The Nielsen Company priced its IPO a dollar above the expected range at $23 per share. The strong Wall Street reception is good news for the media sector, since the big offering – now over $2 billion – is seen as a test of the market’s appetite for media stocks. Apparently, Mr. Market is hungry.
Nielsen is far and away the biggest IPO so far in 2011, although the year is still quite young – and the biggest since General Motors raised $20.1 billion in November. The Nielsen IPO had been pending since last June, but the company and its underwriters waited until market conditions improved to launch the roadshow earlier this month. As the big player in the TV ratings business, Nielsen is a well known name to consumers as well as people in the industry, so that “big name” apparently helped market the IPO.
The plan had been to sell about one and three-quarters billion in new stock which will trade on the NYSE, beginning Wednesday, as “NLSN.” Another quarter billion was to come from some bonds which seem quite similar to convertible preferred stock, since they carry a mandatory conversion to stock in just two years. But those estimates were based on the projected price range of $20-22 per share. Since the IPO priced at $23, it looks like the haul will be around $2.2 billion.
JP Morgan and Morgan Stanley led the offering, with participation from just about everyone who is anyone on Wall Street.
Nielsen, it should be noted, was public once before under the name VNU, but was taken private by a group of private equity funds for $9.7 billion in 2006. Those funds will retain majority control.
Also priced Tuesday evening was Demand Media, which will trade on the NYSE as “DMD.” It likewise priced above expectations. Less well known to broadcasters, it is an Internet content producer – sort of like a smaller Yahoo! or AOL – which creates content to be used on client websites. It uses lots of freelance writers and video creators to produce “how to” videos and instructional content.
Demand Media’s claim to fame is that its CEO is Richard Rosenblatt.

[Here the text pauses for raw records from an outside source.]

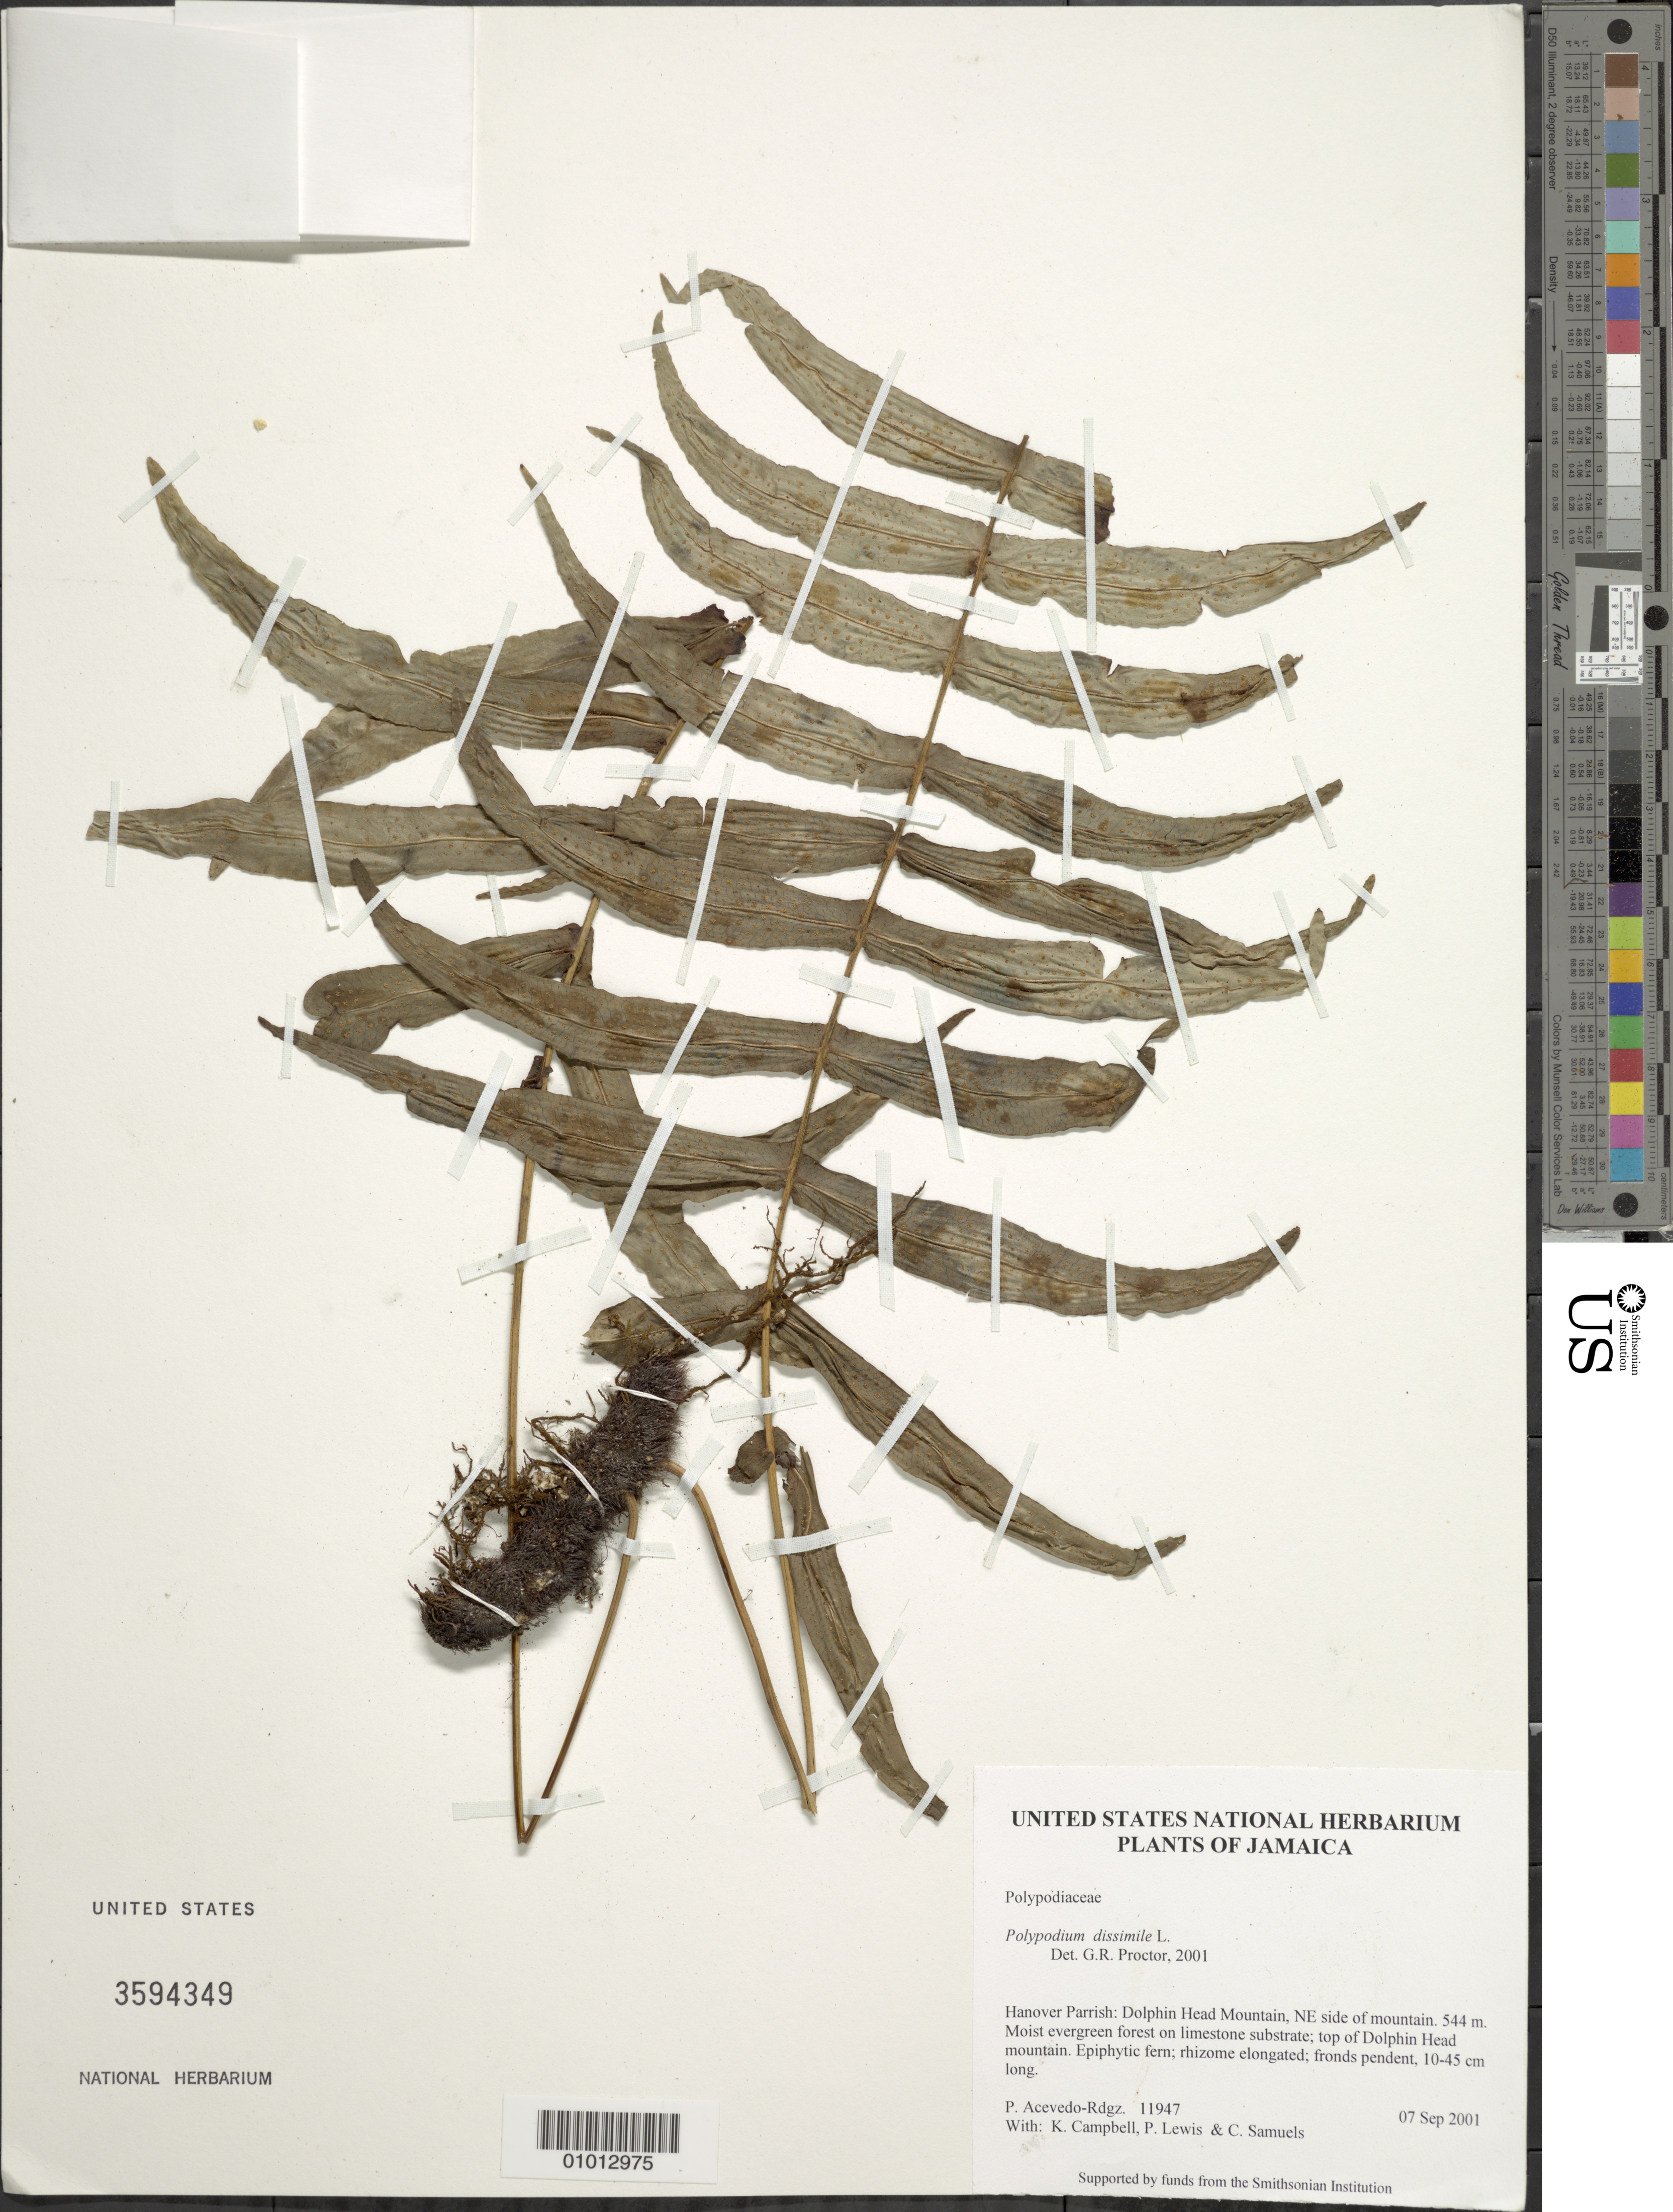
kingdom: Plantae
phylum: Tracheophyta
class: Polypodiopsida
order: Polypodiales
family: Polypodiaceae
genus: Serpocaulon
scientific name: Serpocaulon dissimile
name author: (L.) A.R. Sm.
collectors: P. Acevedo-Rodr., K. Campbell, P. Lewis & C. Samuels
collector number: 11947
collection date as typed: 07 Sep 2001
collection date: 2001-09-07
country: Jamaica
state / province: Hanover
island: Jamaica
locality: Hanover Parrish: Dolphin Head Mountain, NE side of mountain.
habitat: Moist evergreen forest on limestone substrate; top of Dolphin Head mountain.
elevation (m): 544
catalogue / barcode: US 3594349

He’s the guy who headed MySpace when it was sold to News Corporation for $580 million in 2005.
The Demand Media IPO was led by Goldman Sachs and Morgan Stanley. It hoped to raise about $112.5 million with the new shares selling at $14-16 each, but it got even more since the IPO priced at $17.
RBR-TVBR observation: This is about more than Nielsen or Demand Media. The strong Wall Street embrace for Nielsen’s IPO should set the stage for other people in the media space to start lining up for IPOs or for existing public companies to sell new shares. As previously noted, Pandora and Groupon are candidates for IPOs this year – and they have to be encouraged by the Nielsen and Demand Media pricings.